Reasons to Use On-Premises Exchange
Other reasons to keep on-premises Exchange include the need to:
- Support public folders (which can be moved to Exchange Online)
- Do bulk commercial mailing (not supported in Exchange Online and will result in senders being blocked).
- Run line of business applications that connect to on-premises servers to send email such as notifications when a process completes.
- Support devices like multi-function printers and scanners that connect to Exchange with SMTP to send email.
The last two require changes to be made before the work can move to Exchange Online. Devices pose a tickly issue because of Microsoft’s determination to eradicate basic authentication from Exchange Online sometime in mid-2021. Devices will need updates to connect to Exchange Online with modern authentication and I haven’t seen any great signs that device manufacturers are doing much in this area.

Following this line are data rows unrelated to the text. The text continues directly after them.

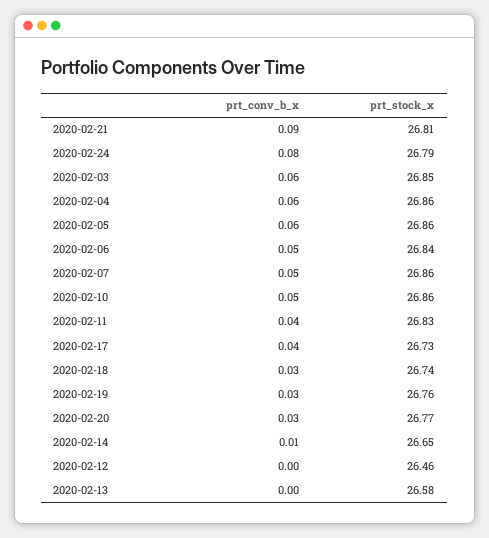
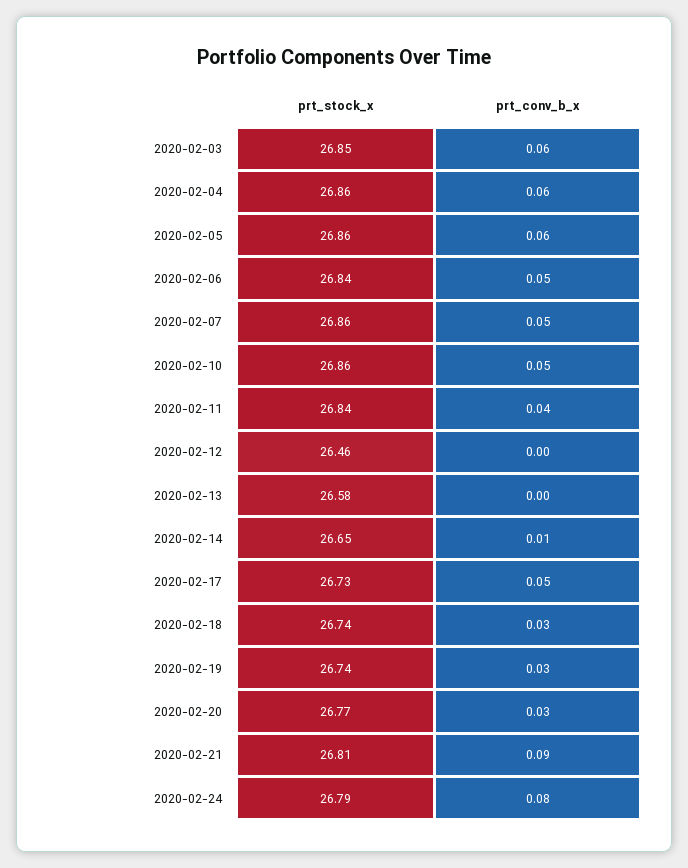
prt_stock_x, 2020-02-11: 26.83 -> 26.84
prt_conv_b_x, 2020-02-17: 0.04 -> 0.05
prt_stock_x, 2020-02-19: 26.76 -> 26.74

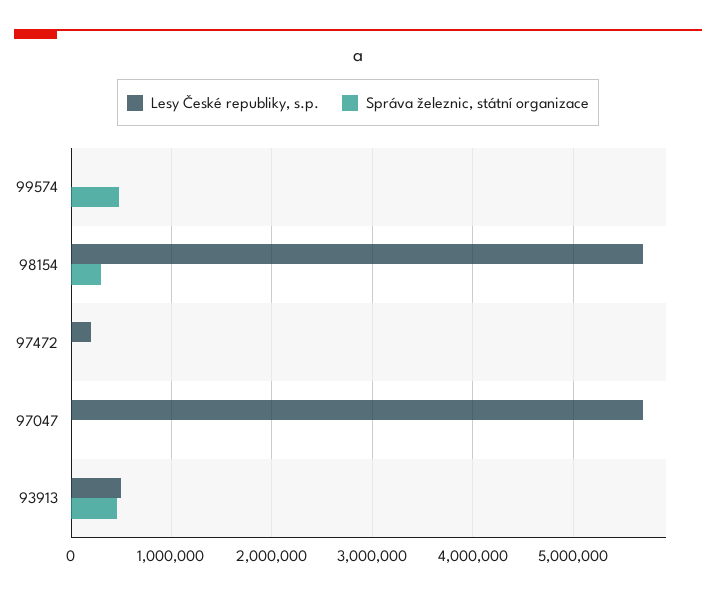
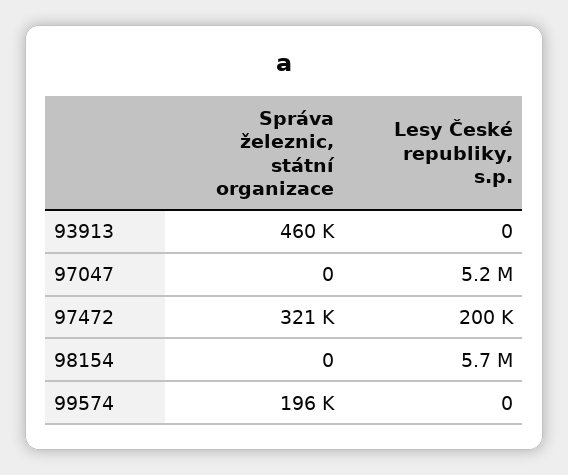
Správa železnic, státní organizace, 99574: 500000 -> 196000
Správa železnic, státní organizace, 98154: 300000 -> 0
Správa železnic, státní organizace, 97472: 0 -> 321000
Lesy České republiky, s.p., 97047: 5700000 -> 5200000
Lesy České republiky, s.p., 93913: 500000 -> 0

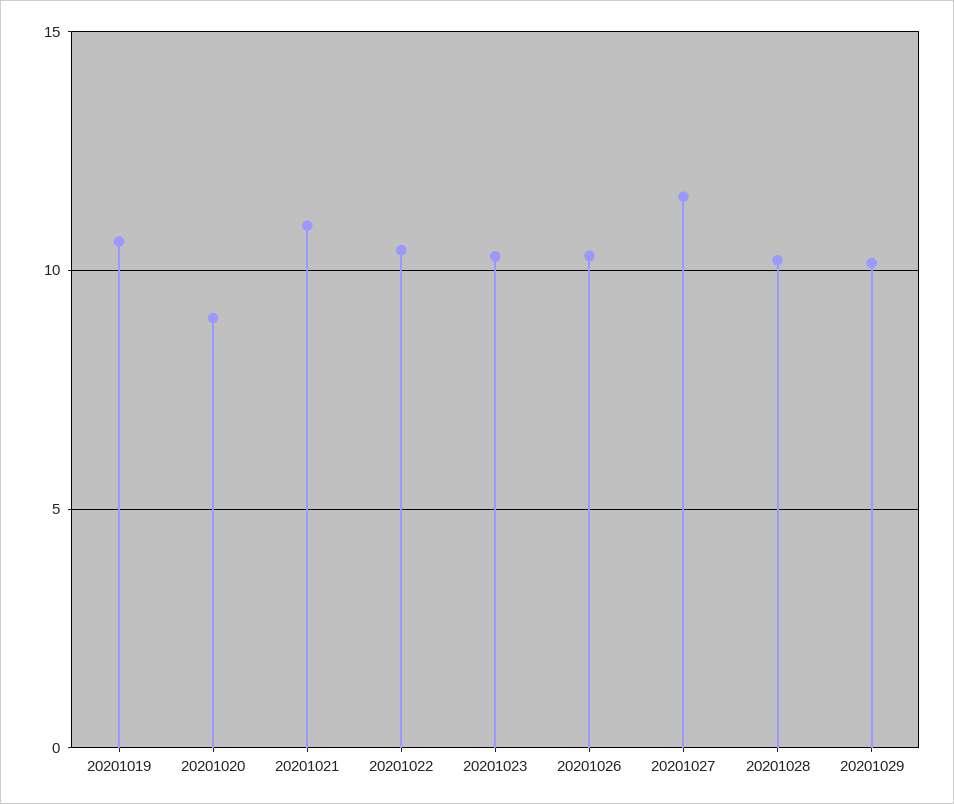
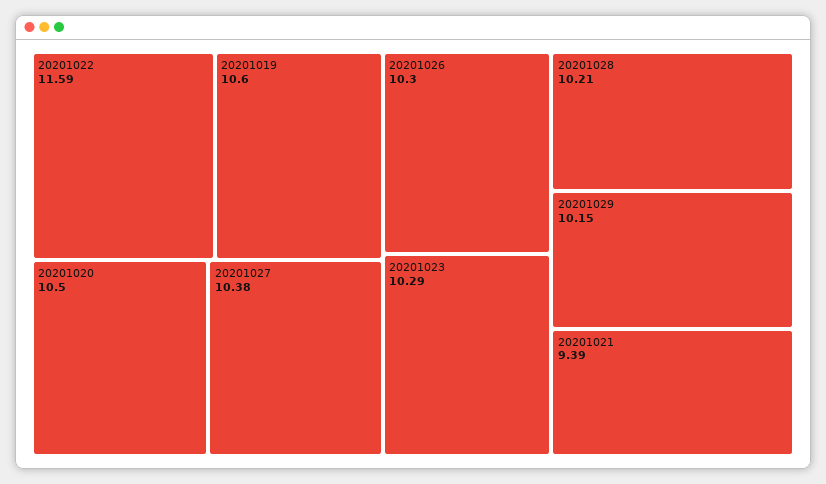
20201020: 9 -> 10.5
20201021: 11 -> 9.39
20201022: 10.5 -> 11.59
20201027: 11.5 -> 10.38

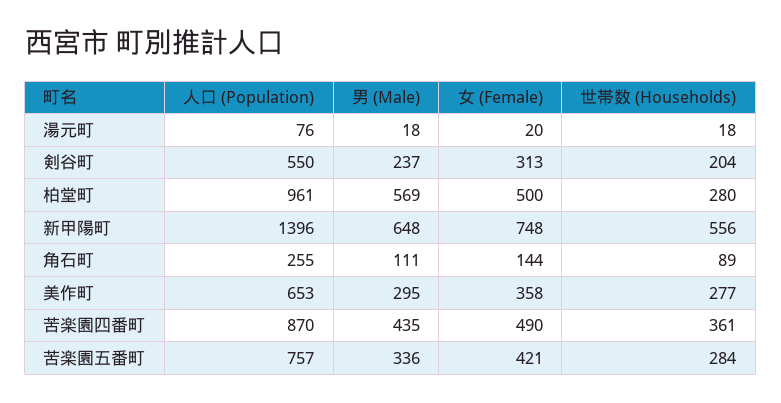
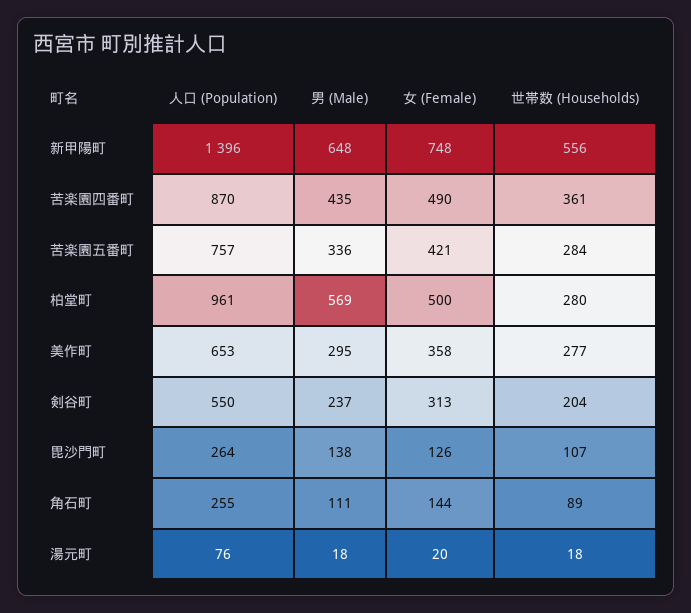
人口 (Population), 毘沙門町: none -> 264
男 (Male), 毘沙門町: none -> 138
女 (Female), 毘沙門町: none -> 126
世帯数 (Households), 毘沙門町: none -> 107

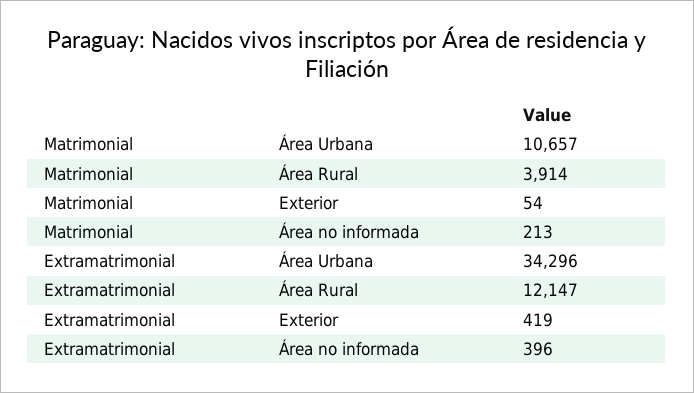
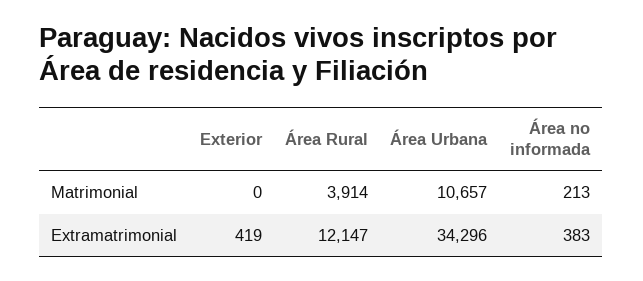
Matrimonial, Exterior: 54 -> 0
Extramatrimonial, Área no informada: 396 -> 383

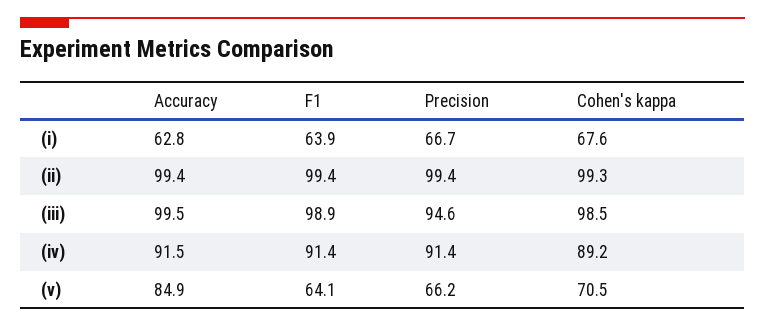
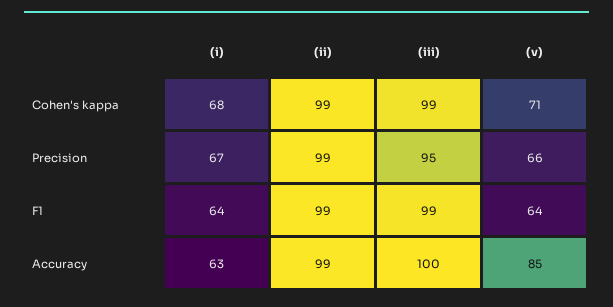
Accuracy, (iv): 91.5 -> none
F1, (iv): 91.4 -> none
Precision, (iv): 91.4 -> none
Cohen's kappa, (iv): 89.2 -> none

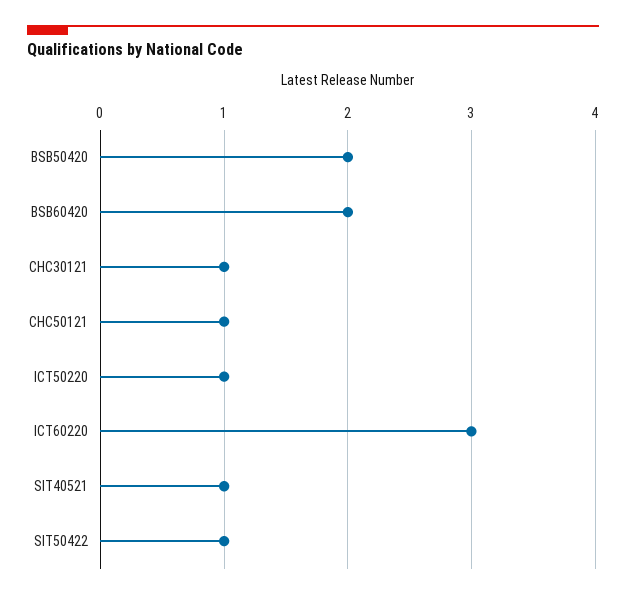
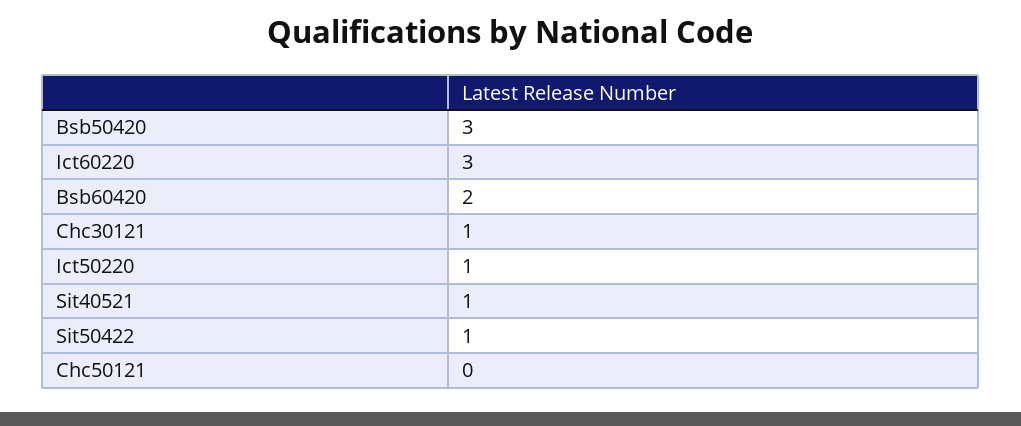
BSB50420: 2 -> 3
CHC50121: 1 -> 0

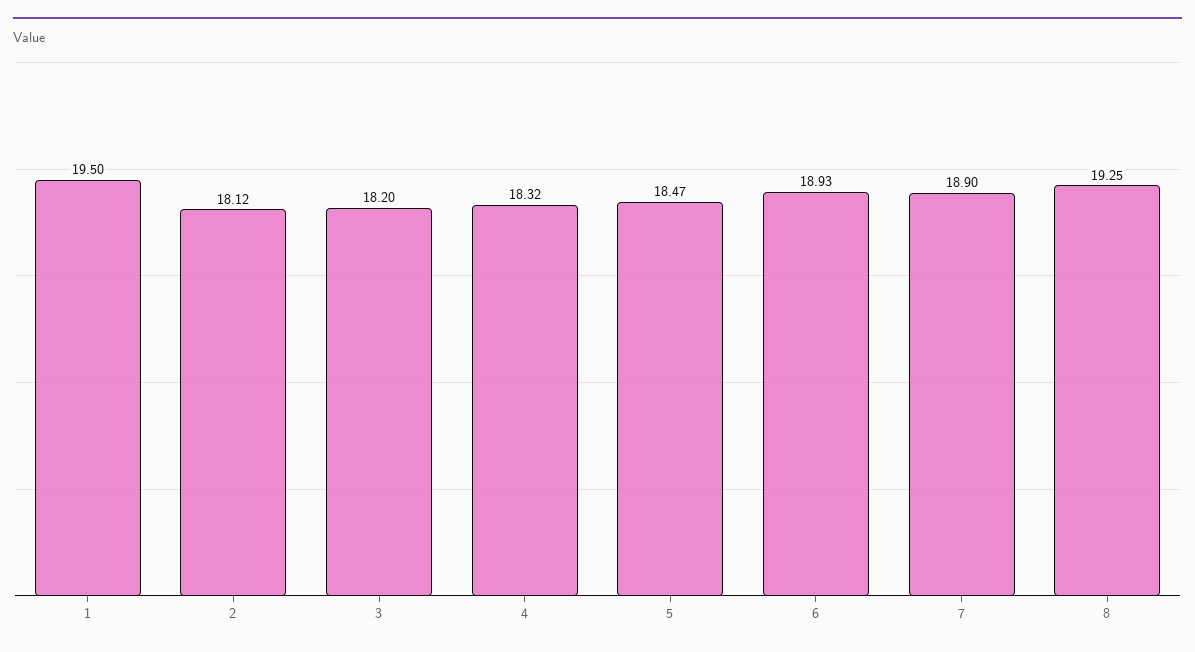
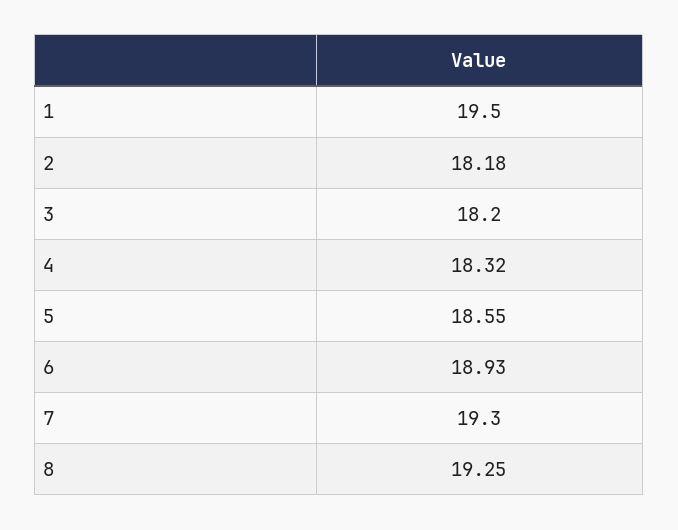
2: 18.12 -> 18.18
5: 18.47 -> 18.55
7: 18.9 -> 19.3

One thing’s for sure: Microsoft’s eyes are firmly fixed on the cloud. If you stay on-premises, the amount of TLC coming from the Exchange development team will decrease over time. Microsoft will meet its commitments, but the demands of Wall Street and the billions to be earned in the cloud will keep most Exchange development resources working on Exchange Online. If you can accept that fact and are happy with what Exchange Server delivers, stay on-premises. Otherwise, the transition of Exchange 2016 into the last stage before obsolescence is a reminder that it’s time to reconsider going all-in with the cloud.